>>

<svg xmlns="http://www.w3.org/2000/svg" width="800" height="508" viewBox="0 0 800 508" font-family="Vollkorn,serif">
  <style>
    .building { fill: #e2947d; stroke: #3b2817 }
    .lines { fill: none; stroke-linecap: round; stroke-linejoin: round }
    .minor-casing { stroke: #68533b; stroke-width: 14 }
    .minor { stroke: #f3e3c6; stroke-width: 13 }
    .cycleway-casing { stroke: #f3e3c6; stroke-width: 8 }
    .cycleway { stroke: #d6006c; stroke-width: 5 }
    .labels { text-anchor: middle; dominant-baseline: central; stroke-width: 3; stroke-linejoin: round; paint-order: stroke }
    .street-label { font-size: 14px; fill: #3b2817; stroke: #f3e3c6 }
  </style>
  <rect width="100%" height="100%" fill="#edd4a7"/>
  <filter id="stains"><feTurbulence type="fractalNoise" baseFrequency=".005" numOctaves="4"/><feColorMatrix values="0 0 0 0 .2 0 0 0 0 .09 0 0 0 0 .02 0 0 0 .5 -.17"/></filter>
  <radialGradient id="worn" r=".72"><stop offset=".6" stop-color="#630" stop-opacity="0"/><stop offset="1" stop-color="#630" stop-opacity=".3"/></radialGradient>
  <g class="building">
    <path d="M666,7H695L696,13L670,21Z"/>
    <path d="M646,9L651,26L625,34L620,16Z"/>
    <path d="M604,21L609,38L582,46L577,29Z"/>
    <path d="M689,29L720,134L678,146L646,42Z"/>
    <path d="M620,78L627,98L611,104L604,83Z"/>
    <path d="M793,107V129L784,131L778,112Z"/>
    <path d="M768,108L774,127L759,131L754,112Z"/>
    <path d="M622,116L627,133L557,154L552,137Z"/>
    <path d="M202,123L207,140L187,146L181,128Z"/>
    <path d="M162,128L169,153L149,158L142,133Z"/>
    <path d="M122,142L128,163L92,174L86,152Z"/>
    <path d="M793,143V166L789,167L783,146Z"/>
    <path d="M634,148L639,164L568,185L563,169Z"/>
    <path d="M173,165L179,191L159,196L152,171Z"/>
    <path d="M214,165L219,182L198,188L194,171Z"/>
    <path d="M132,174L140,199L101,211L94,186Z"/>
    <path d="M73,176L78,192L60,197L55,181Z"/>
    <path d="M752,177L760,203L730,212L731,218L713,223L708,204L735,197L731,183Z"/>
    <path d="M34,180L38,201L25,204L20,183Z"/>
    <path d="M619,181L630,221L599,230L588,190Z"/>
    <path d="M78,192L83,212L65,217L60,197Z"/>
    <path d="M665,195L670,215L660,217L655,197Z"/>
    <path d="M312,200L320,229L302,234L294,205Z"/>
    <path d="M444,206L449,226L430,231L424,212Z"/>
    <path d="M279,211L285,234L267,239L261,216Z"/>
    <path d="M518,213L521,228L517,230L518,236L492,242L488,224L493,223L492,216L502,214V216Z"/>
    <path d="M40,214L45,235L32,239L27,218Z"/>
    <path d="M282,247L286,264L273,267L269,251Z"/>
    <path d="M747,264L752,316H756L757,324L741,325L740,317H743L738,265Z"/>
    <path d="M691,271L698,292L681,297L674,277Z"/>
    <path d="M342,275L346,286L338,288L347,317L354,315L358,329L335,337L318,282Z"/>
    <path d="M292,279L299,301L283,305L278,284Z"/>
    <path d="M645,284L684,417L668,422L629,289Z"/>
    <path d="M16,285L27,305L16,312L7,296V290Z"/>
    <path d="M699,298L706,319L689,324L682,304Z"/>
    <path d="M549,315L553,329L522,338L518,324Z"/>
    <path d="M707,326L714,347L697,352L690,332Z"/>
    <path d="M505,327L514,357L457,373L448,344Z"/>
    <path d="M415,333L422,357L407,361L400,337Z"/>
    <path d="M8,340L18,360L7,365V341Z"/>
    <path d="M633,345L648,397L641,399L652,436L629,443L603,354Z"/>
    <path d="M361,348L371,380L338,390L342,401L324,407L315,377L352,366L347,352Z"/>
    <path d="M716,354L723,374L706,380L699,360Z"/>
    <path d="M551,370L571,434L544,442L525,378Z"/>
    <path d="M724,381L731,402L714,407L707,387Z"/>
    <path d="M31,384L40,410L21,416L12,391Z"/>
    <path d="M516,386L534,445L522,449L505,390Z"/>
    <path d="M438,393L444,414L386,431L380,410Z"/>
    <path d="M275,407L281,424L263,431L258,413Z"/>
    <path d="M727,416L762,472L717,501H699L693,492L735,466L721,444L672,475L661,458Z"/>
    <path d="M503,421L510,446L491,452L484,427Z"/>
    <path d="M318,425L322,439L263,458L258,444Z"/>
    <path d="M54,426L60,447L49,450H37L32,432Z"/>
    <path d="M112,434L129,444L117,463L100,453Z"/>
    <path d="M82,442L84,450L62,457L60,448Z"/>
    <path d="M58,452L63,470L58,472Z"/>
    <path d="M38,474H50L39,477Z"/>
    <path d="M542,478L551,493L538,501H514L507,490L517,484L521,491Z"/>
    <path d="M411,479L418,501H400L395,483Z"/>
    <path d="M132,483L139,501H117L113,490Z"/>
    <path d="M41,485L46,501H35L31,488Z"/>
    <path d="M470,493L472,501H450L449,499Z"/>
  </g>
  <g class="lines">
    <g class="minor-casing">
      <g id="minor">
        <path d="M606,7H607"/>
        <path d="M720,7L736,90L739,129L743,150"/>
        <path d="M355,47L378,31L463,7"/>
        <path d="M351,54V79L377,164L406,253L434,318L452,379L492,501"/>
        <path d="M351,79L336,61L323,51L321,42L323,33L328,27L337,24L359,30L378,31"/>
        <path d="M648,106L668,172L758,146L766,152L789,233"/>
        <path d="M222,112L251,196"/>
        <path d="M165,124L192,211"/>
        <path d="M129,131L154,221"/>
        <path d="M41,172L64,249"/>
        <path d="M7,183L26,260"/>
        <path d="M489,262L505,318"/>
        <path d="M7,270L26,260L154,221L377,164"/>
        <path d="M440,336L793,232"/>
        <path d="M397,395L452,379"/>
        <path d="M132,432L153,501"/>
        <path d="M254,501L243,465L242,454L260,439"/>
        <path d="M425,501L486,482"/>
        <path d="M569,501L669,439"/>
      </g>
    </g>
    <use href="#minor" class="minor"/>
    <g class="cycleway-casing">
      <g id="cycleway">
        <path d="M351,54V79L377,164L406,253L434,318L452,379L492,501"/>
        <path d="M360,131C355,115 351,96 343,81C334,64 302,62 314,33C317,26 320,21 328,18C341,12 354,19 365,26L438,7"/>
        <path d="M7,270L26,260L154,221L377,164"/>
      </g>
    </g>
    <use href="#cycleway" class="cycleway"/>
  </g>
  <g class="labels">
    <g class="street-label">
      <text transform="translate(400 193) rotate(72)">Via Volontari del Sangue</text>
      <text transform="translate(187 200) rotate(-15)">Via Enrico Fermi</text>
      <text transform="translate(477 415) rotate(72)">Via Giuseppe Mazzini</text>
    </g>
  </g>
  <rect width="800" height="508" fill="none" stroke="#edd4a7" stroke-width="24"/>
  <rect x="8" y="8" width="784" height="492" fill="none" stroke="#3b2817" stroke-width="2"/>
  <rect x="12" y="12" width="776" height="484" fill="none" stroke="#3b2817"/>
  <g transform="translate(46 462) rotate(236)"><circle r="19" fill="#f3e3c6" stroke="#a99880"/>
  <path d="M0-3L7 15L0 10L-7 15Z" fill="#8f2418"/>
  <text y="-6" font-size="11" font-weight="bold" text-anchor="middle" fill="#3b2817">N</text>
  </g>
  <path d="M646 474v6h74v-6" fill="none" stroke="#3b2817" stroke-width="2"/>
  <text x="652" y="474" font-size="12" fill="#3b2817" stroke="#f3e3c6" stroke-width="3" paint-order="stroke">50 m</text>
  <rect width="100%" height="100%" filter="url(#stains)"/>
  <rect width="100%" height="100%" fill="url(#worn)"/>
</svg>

<<

**Required work**
Wherever the string "lines" occurs in the records above, copy that line.

**Your solution**
    .lines { fill: none; stroke-linecap: round; stroke-linejoin: round }
  <g class="lines">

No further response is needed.